## Supplied entries

========================================

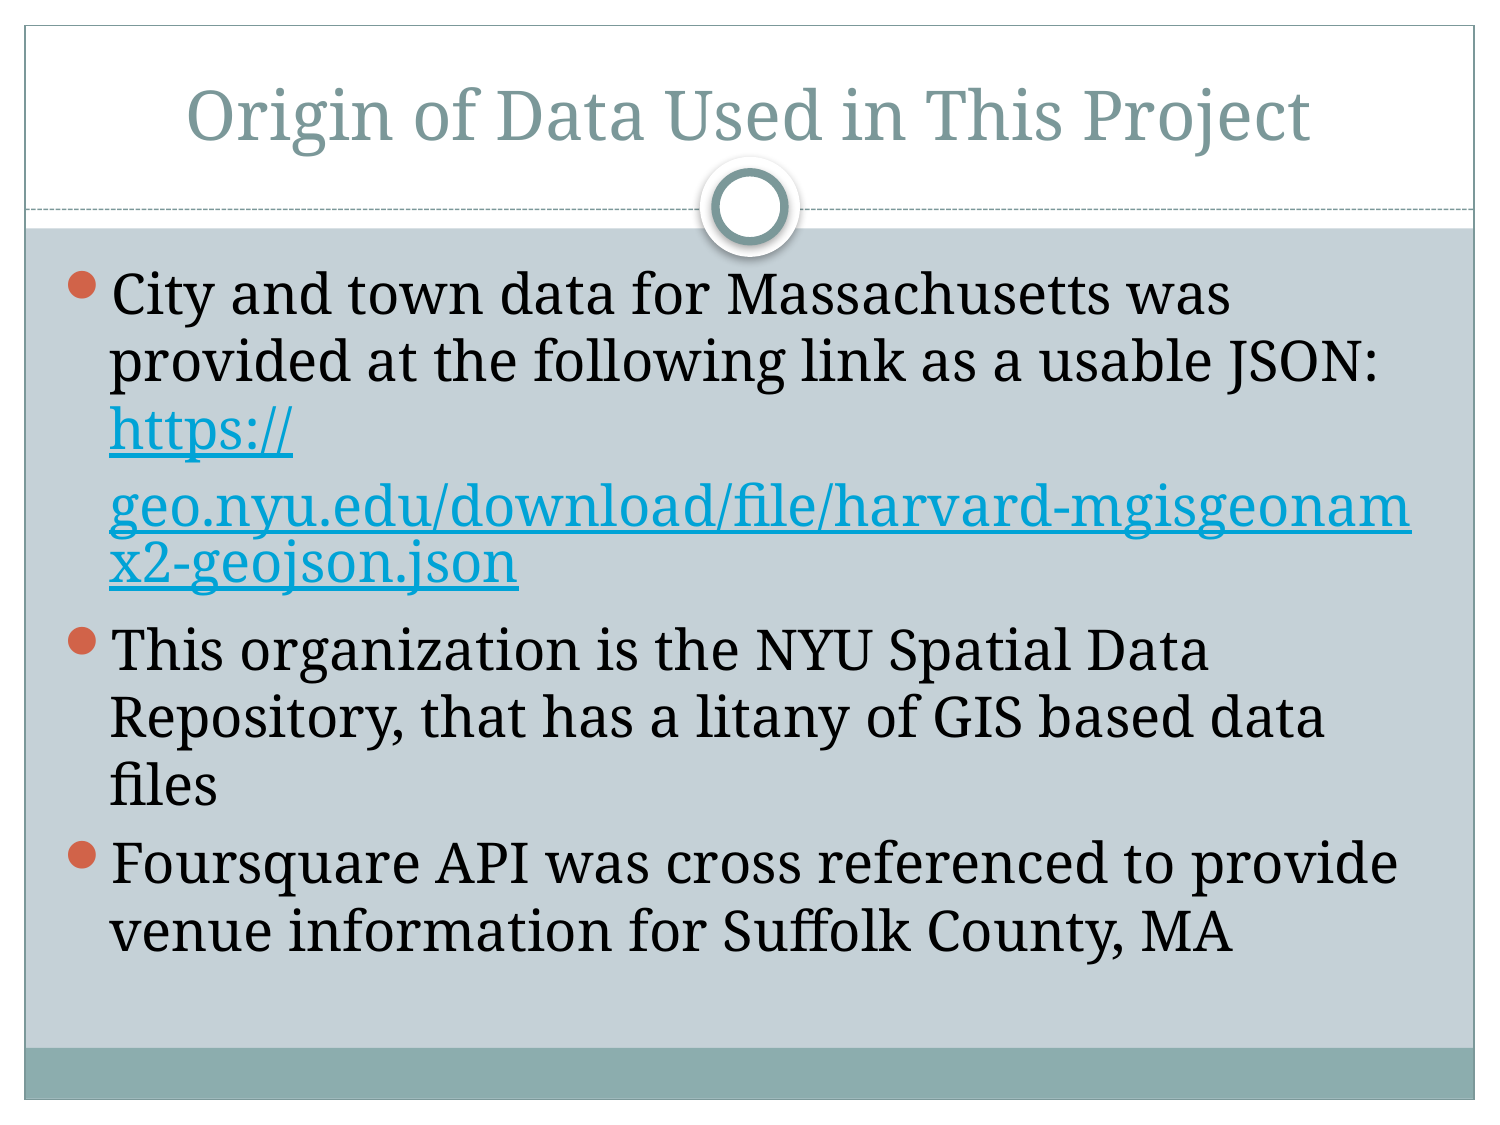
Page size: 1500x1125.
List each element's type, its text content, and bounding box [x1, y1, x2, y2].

list City and town data for Massachusetts was provided at the following link as a usable JSON: https://geo.nyu.edu/download/file/harvard-mgisgeonamx2-geojson.json This organization is the NYU Spatial Data Repository, that has a litany of GIS based data files Foursquare API was cross referenced to provide venue information for Suffolk County, MA [49, 250, 1445, 1001]
title Origin of Data Used in This Project [49, 37, 1450, 162]
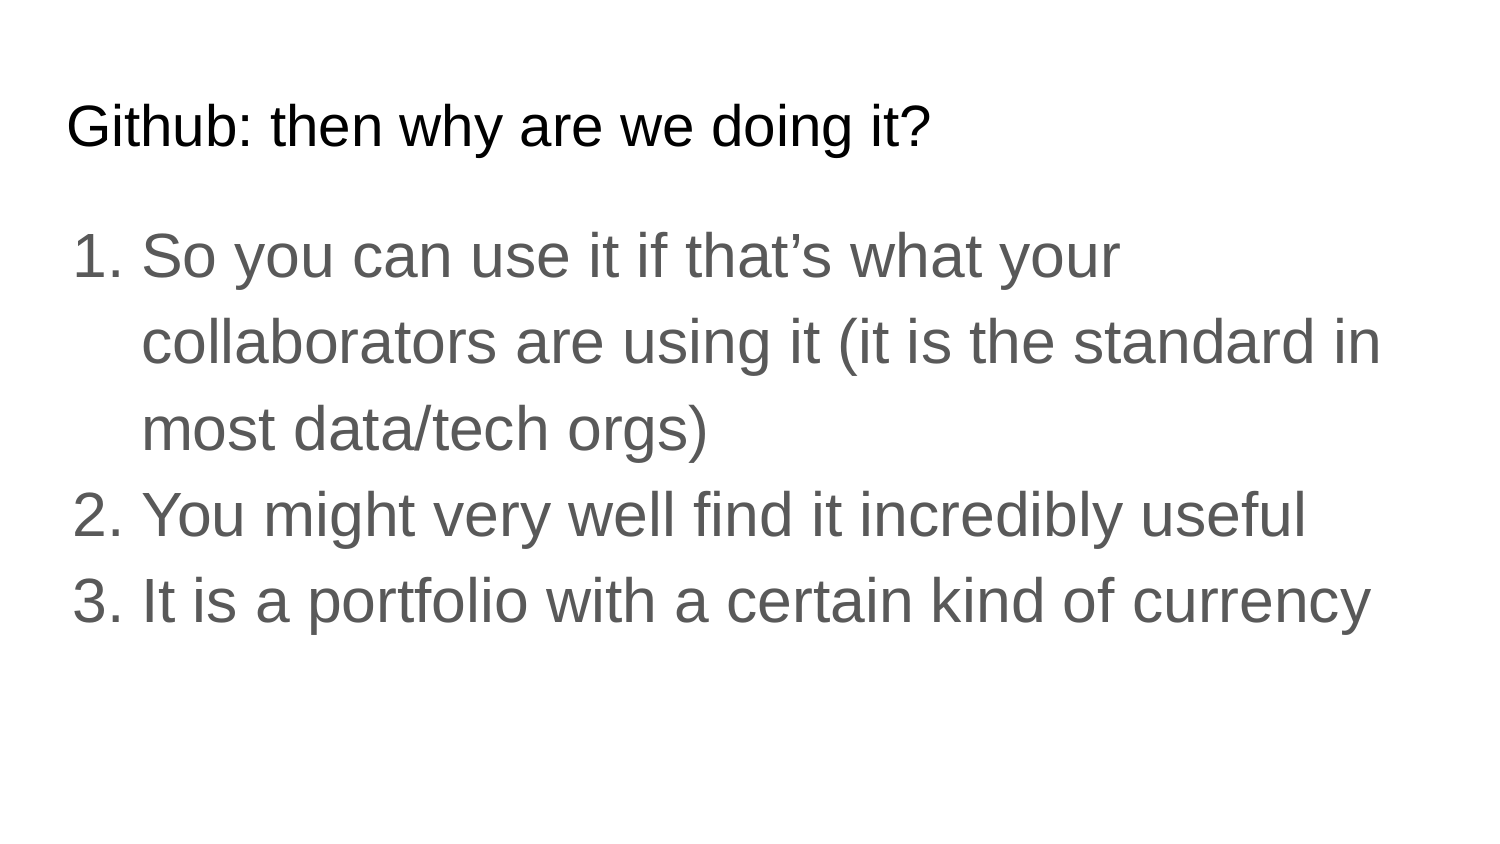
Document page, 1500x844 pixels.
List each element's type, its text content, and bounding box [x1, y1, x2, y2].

list So you can use it if that’s what your collaborators are using it (it is the standard in most data/tech orgs) You might very well find it incredibly useful It is a portfolio with a certain kind of currency [51, 189, 1449, 750]
title Github: then why are we doing it? [51, 72, 1449, 167]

========================================

## Task to carry out
Give back every line of the material above word for word, leaving out the pictures.

## Response to this exercise
Page size: 1500x1125.
List each element's type, its text content, and bounding box [x1, y1, x2, y2].

list City and town data for Massachusetts was provided at the following link as a usable JSON: https://geo.nyu.edu/download/file/harvard-mgisgeonamx2-geojson.json This organization is the NYU Spatial Data Repository, that has a litany of GIS based data files Foursquare API was cross referenced to provide venue information for Suffolk County, MA [49, 250, 1445, 1001]
title Origin of Data Used in This Project [49, 37, 1450, 162]
Document page, 1500x844 pixels.
List each element's type, its text content, and bounding box [x1, y1, x2, y2].

list So you can use it if that’s what your collaborators are using it (it is the standard in most data/tech orgs) You might very well find it incredibly useful It is a portfolio with a certain kind of currency [51, 189, 1449, 750]
title Github: then why are we doing it? [51, 72, 1449, 167]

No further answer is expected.